Election roundup (03/20)
DPP legislator Gao Jyh-peng (高志鵬) pointed out that Chiang Kai-shek was on a list of 100 tyrants in an English book titled Tyrants. He sarcastically asked why the KMT was defending this sort of guy. The KMT's response was that you couldn't do a "one-sided" discussion of history. True, but I don't think they're helping themselves ...
Ma Ying-jeou has made a few campaign promises as well today. First: an end to the "三不定," which I'd translate as the "Three unstables" of political instability, governmental instability and policy instability. (政治不安定、政府不穩定及政策不確定). He also promised to focus on the economy, not politics. His final promise was to loosen restrictions for mainland investment.

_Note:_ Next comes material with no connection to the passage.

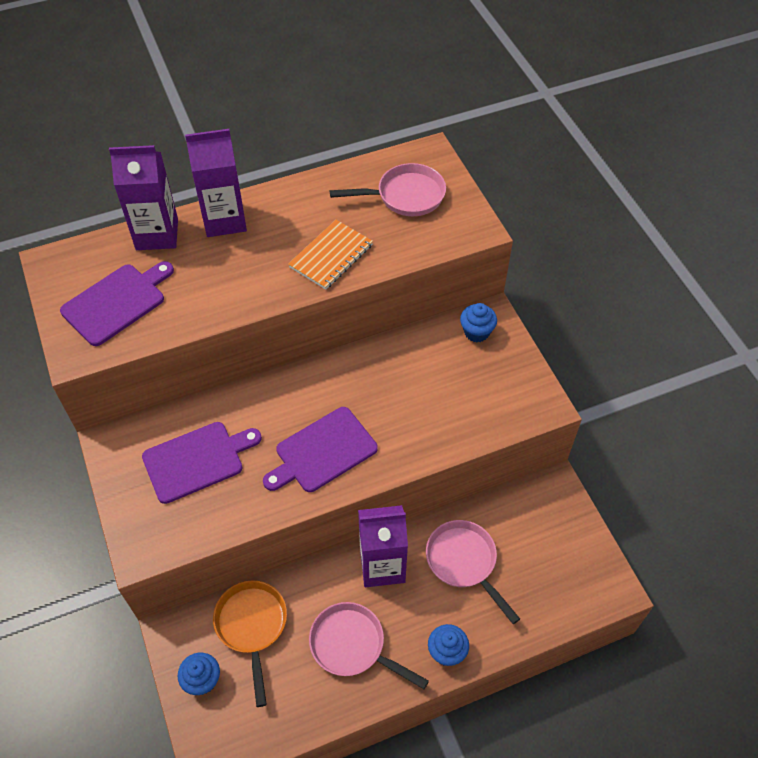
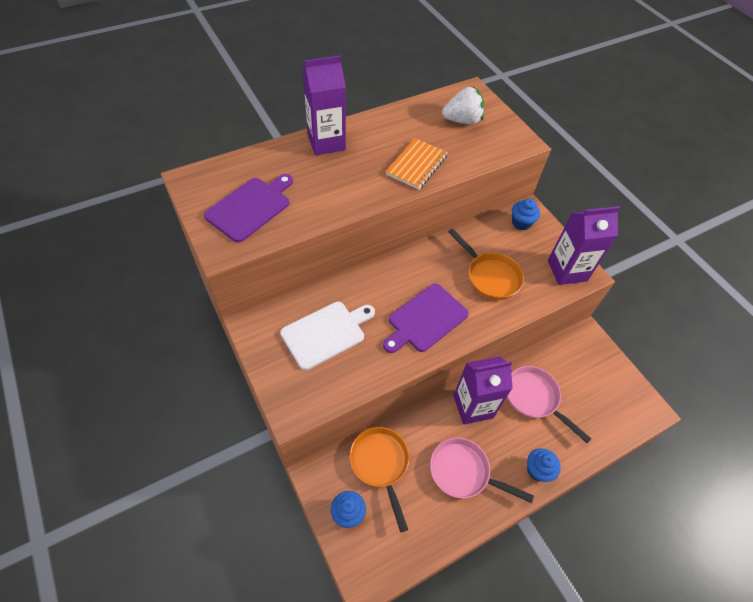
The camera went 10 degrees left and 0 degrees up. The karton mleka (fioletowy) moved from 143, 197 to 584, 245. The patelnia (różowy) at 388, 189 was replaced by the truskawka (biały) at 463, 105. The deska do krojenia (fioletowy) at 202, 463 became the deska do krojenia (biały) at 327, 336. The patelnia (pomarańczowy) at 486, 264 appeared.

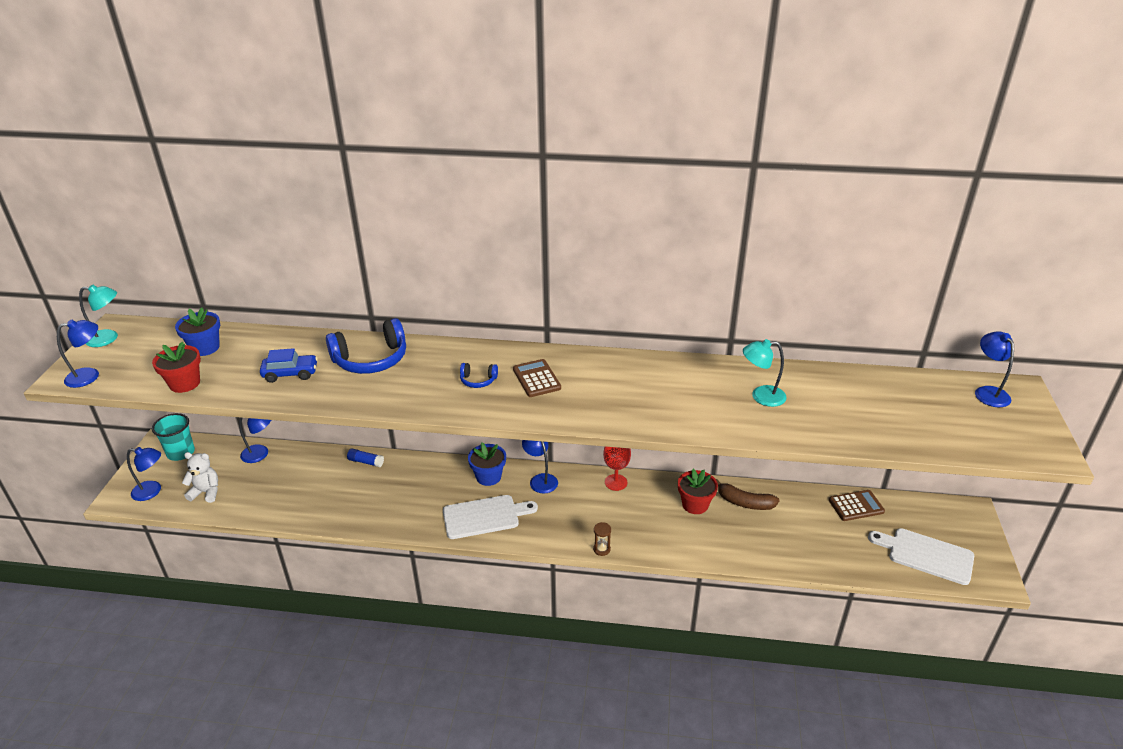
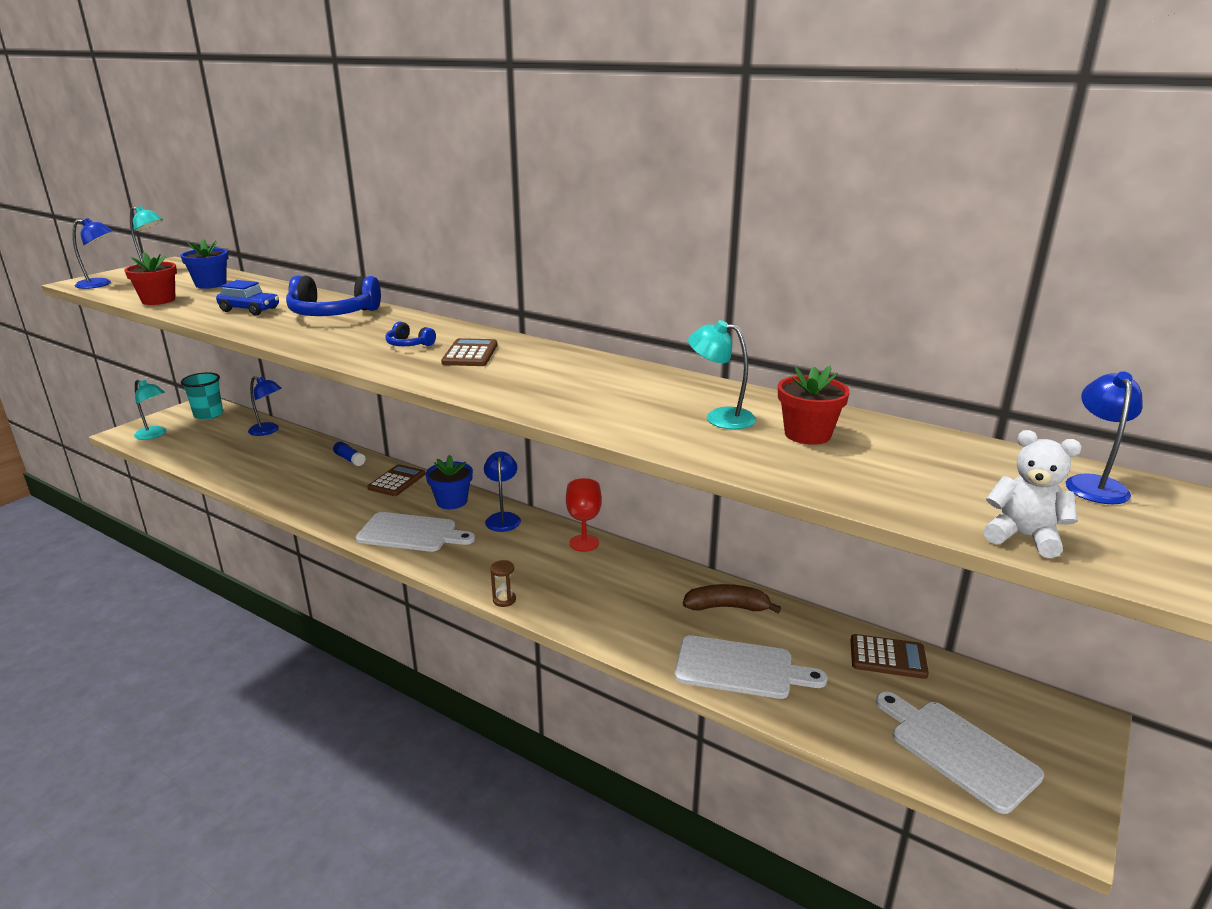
The camera went 25 degrees right and 10 degrees down. The lampka (niebieski) at 144, 474 became the lampka (turkusowy) at 150, 410. The miś (biały) moved from 200, 477 to 1032, 494. The doniczka (czerwony) moved from 698, 491 to 814, 405. The banan (brązowy) at 748, 494 turned 135 degrees clockwise. The kalkulator (brązowy) at 396, 480 appeared. The deska do krojenia (biały) at 751, 667 appeared.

More reports today (and no denials) that A-bian figures a primary is the way to decide the next candidate. Frank Hsieh and Su both said they prefer a negotiated solution though.
The KMT killed the name change from Chunghwa Post to Taiwan Post again today.
Predictably, a good number of those going for at large legislative seats are not thrilled about the decision to decide their fate by primary. But the primary is as democratic of a mechanism as a party can have.
While Wang Jin-pyng has said a Second Republic of China constitution was "one path that could be considered," he denied supporting it. The KMT and blue press went balastic on that plan today and yesterday.
I find the recent complaints that Su Chen-chang is using progess he's made as Premier just as a campaign tool to be an unintentional admission: the Executive Yuan and Su are out there doing something, in sharp contrast to the legislature!